(Stored data entries)
* * * * *

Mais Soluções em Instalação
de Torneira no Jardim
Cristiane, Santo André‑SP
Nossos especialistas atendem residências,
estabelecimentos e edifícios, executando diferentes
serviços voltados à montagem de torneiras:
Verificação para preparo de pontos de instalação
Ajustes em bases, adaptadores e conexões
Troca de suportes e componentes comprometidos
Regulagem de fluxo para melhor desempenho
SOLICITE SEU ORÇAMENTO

* * * * *

* **What is needed**:
Write out the data above line for line, keeping every word, accent, and punctuation mark unchanged.

* **Completed task**:
Mais Soluções em Instalação
de Torneira no Jardim
Cristiane, Santo André‑SP
Nossos especialistas atendem residências,
estabelecimentos e edifícios, executando diferentes
serviços voltados à montagem de torneiras:
Verificação para preparo de pontos de instalação
Ajustes em bases, adaptadores e conexões
Troca de suportes e componentes comprometidos
Regulagem de fluxo para melhor desempenho
SOLICITE SEU ORÇAMENTO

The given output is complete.